Biodiesel can be made from vegetable oils or from animal fats and is blended with petroleum diesel to fuel engines. In Mississippi, soybeans and cottonseed are all being processed into biodiesel, and demand for this fuel is growing.
Federal guidelines require that ultra-low sulfur diesel be available by Oct. 15 nationwide for use in highway vehicles. Sulfur is part of what gives diesel engine exhaust its distinctive odor. Lowering sulfur content reduces much of diesel engines' harmful emissions, but also reduces the lubricating ability of the fuel.
Herb Willcutt, agricultural engineer with the Mississippi State University Extension Service, said biodiesel is uniquely suited to meet this need for engine lubrication.
“Sulfur in diesel lubricates the injector pump and other moving parts in the fuel system,” Willcutt said. “Once fully implemented, the new standards reduce the sulfur content from 2,500 parts per million for off-road diesel and 500 parts per million for on-road diesel to 15 parts per million for both on- and off-road diesel.”
Willcutt said removing sulfur from petroleum drives up the cost 5 to 15 cents per gallon. The lack of lubrication can be solved two ways. Refineries can include an additive in the fuel or the petroleum diesel can be blended with biodiesel.
“Biodiesel at a 2 percent blend has 66 percent more lubricating capacity than the traditional high sulfur fuels that we're burning now,” Willcutt said. “Using biodiesel is a cheap and easy way to get the lubricating quality back into the fuel.”
In Mississippi, soybeans and cottonseeds are used for the production of biodiesel. The Mississippi Soybean Promotion Board funds MSU research efforts to make soybeans an attractive crop for use in the production of biodiesel. A cross-disciplinary team of MSU researchers is trying to find ways to boost the state's production of biodiesel.
Rafael Hernandez, a chemical engineer in MSU's College of Engineering, is studying the oils produced by various crops to determine which are ideal for the production of biodiesel.
“We have to make sure that the fuel we will produce from these crops will meet the standards for biodiesel,” Hernandez said. “These tests determine whether the biodiesel you are producing is going to perform well in a diesel engine.”
Biodiesel must meet the federal ASTM-D6751 standard, which is a measure of the fuel's ability to blend with petroleum diesel, viscosity, sulfur and water content, corrosive properties, flashpoint and more.
Much of the interest in biodiesel stems from its price. Hernandez said it costs about $2.50 a gallon to produce biodiesel, but a federal tax credit takes $1 off the cost of producing biodiesel from first-time used vegetable oils and animal fats, and 50 cents a gallon off the cost of producing biodiesel from previously used oils such as recovered fry oils from restaurants.
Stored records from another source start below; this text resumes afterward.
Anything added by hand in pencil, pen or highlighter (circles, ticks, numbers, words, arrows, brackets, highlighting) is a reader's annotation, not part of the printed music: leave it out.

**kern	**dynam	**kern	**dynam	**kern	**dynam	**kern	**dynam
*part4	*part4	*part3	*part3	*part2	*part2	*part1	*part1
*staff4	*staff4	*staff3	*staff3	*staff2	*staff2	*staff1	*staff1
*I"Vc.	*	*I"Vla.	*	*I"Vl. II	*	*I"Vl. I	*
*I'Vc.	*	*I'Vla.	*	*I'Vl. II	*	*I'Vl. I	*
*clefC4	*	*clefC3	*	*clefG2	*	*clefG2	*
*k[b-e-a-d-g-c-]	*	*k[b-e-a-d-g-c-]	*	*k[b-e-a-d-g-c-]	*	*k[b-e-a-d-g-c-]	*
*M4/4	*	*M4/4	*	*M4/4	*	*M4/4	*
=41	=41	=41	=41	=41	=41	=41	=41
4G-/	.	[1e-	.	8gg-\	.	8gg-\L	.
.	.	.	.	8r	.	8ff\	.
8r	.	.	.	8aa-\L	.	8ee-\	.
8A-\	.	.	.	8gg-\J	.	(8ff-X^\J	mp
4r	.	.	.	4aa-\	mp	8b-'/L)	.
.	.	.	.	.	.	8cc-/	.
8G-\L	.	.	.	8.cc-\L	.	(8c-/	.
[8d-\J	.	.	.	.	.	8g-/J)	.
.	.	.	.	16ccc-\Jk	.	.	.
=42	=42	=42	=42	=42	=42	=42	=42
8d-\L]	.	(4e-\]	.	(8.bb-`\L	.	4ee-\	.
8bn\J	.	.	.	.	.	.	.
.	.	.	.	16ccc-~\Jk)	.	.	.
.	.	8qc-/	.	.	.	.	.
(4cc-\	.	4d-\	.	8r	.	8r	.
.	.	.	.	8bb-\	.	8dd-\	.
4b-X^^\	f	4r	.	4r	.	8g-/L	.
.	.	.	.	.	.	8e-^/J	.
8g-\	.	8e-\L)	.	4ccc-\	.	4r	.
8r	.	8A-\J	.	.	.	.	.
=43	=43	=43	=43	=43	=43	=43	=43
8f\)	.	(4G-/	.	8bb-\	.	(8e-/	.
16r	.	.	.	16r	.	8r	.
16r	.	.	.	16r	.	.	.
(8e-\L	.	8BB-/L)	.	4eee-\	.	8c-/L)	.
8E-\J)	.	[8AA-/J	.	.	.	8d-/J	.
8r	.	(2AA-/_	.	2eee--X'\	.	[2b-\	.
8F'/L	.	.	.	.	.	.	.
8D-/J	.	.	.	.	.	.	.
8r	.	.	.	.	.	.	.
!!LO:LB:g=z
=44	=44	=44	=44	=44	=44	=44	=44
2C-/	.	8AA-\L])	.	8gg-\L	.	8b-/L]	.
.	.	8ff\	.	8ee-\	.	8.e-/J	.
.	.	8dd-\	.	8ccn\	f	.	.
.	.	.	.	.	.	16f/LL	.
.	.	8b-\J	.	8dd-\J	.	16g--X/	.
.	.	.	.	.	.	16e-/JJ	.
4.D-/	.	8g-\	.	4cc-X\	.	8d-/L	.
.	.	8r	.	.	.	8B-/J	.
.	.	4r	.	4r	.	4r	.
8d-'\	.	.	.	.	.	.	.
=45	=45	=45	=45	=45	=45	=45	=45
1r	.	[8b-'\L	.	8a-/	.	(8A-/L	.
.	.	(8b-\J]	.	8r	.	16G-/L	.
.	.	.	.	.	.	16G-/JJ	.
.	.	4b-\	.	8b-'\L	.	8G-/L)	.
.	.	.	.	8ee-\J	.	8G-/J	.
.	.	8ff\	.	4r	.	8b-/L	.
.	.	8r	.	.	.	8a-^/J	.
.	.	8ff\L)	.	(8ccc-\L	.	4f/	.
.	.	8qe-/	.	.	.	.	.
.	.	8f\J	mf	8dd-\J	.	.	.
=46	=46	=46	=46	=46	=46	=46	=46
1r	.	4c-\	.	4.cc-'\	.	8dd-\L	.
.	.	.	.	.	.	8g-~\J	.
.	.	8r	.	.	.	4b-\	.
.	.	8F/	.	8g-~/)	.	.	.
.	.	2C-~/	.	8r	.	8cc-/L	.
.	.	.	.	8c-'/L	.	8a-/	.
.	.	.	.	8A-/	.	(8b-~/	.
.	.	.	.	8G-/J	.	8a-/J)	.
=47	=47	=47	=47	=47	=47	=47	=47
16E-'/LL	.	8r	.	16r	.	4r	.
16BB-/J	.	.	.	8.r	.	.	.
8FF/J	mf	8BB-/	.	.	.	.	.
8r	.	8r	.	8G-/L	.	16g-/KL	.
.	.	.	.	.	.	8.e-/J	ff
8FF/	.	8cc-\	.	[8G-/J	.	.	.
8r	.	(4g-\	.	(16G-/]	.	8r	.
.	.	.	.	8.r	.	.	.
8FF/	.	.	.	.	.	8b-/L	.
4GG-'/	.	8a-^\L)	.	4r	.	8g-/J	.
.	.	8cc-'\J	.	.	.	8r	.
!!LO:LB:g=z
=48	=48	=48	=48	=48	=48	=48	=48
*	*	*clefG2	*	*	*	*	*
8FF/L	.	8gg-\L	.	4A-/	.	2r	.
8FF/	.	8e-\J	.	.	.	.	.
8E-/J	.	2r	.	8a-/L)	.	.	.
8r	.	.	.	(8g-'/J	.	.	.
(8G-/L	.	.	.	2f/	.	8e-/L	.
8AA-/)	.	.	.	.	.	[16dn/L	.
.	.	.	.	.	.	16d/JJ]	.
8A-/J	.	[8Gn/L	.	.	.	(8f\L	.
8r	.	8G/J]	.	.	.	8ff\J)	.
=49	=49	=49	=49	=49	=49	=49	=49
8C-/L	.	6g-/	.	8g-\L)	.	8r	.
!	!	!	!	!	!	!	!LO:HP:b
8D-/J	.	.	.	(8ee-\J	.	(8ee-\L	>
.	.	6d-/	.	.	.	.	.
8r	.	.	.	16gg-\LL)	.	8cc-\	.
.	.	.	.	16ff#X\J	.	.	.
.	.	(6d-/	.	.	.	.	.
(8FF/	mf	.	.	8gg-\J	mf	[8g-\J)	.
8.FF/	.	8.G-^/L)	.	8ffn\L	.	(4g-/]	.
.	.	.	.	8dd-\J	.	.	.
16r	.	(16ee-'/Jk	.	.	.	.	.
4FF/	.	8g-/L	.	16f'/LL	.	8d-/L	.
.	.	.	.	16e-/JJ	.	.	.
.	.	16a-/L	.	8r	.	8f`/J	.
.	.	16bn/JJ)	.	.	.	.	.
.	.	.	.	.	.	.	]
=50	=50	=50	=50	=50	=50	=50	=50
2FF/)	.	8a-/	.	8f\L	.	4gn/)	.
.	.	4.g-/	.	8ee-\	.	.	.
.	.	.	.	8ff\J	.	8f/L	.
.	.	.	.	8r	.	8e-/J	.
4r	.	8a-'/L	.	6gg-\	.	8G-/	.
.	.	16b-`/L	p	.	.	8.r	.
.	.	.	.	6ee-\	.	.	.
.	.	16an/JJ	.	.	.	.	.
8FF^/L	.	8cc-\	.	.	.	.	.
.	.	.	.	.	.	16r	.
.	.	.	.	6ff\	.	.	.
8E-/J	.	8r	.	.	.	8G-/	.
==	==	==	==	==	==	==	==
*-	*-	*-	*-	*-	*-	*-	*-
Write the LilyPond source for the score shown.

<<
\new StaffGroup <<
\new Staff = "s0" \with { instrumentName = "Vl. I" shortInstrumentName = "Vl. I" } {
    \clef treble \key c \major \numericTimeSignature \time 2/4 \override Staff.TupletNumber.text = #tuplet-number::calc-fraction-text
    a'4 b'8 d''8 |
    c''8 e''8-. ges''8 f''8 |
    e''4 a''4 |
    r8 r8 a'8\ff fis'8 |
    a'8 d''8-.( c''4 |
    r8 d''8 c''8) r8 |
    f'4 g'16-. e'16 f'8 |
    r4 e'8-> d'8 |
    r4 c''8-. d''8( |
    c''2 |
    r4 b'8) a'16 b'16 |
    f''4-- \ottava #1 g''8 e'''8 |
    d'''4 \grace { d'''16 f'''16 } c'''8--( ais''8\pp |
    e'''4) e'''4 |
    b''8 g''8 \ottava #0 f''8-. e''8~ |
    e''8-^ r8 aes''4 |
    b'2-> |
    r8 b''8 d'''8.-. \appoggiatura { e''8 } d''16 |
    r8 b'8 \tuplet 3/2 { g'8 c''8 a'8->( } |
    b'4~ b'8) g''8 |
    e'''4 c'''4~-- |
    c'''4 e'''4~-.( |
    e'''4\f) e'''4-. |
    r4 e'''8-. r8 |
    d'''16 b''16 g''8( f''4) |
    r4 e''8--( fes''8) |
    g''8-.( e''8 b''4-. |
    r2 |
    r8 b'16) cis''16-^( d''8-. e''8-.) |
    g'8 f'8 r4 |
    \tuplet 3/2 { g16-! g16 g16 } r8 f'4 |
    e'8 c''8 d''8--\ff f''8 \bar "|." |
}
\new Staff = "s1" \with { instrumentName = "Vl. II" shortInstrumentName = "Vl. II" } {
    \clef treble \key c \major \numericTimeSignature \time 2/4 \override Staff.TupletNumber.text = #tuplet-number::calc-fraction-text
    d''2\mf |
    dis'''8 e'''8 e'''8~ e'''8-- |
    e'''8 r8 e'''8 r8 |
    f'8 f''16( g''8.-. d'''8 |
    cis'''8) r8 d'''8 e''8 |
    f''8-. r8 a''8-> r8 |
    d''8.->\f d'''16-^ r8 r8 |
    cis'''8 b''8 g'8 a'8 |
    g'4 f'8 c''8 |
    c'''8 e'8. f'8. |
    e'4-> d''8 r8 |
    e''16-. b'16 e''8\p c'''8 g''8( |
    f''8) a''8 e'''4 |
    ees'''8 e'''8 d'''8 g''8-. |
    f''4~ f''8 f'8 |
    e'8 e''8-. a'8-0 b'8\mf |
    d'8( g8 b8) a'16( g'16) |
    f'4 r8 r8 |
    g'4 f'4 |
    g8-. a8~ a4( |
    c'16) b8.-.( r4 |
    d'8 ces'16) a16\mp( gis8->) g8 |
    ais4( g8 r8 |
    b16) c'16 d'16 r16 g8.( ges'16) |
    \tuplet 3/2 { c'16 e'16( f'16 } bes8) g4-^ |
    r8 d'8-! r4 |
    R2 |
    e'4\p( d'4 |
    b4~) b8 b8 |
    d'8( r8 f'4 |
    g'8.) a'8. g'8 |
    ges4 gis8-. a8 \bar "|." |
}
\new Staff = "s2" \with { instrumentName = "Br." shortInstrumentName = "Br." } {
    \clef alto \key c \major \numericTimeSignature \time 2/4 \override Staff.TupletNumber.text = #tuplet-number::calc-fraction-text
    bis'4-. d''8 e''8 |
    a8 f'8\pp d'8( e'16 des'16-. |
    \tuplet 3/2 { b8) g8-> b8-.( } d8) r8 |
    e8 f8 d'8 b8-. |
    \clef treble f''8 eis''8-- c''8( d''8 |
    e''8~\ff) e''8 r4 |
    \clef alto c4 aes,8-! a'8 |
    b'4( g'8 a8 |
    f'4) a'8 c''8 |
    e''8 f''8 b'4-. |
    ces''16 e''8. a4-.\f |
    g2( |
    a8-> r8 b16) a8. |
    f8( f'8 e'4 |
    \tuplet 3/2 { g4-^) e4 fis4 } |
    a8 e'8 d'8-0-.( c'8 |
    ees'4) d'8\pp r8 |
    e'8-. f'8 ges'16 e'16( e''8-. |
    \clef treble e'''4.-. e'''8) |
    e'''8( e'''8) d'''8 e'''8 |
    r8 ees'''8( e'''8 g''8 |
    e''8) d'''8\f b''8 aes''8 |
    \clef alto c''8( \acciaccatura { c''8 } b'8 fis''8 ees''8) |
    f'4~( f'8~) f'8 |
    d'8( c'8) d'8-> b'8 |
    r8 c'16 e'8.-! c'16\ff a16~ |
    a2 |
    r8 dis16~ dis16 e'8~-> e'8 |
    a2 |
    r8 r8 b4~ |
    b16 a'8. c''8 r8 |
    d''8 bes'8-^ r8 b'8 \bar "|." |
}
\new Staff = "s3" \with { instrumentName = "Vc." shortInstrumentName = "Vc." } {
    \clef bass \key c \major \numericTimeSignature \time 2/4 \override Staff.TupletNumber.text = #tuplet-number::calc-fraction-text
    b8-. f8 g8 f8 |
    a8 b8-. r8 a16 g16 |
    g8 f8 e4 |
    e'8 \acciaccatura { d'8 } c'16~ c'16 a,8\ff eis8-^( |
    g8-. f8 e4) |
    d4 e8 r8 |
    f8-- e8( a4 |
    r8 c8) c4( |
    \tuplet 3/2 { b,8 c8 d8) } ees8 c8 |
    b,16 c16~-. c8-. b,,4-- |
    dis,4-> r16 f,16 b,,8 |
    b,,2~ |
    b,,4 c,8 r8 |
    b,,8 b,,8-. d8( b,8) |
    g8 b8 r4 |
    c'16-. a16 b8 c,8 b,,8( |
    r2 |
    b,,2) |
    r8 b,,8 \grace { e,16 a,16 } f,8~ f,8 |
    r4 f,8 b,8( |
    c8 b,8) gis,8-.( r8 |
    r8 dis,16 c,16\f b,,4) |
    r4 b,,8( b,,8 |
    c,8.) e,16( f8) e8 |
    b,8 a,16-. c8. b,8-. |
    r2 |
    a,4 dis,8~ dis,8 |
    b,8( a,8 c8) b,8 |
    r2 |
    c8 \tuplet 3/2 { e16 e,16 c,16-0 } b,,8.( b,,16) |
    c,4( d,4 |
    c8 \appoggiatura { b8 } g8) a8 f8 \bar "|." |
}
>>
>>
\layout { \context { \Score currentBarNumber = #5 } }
“This tax credit goes to biodiesel producers, and is probably one of the main reasons why biodiesel production has increased so amazingly in the last five years,” Hernandez said. “This tax credit is a way to increase the supply of biodiesel and reduce the dependence on foreign oil.”
MSU researchers in plant science, chemical engineering, chemistry, food science and biological engineering have been working together for two years to identify biological sources of oil and turn them into high quality biodiesel.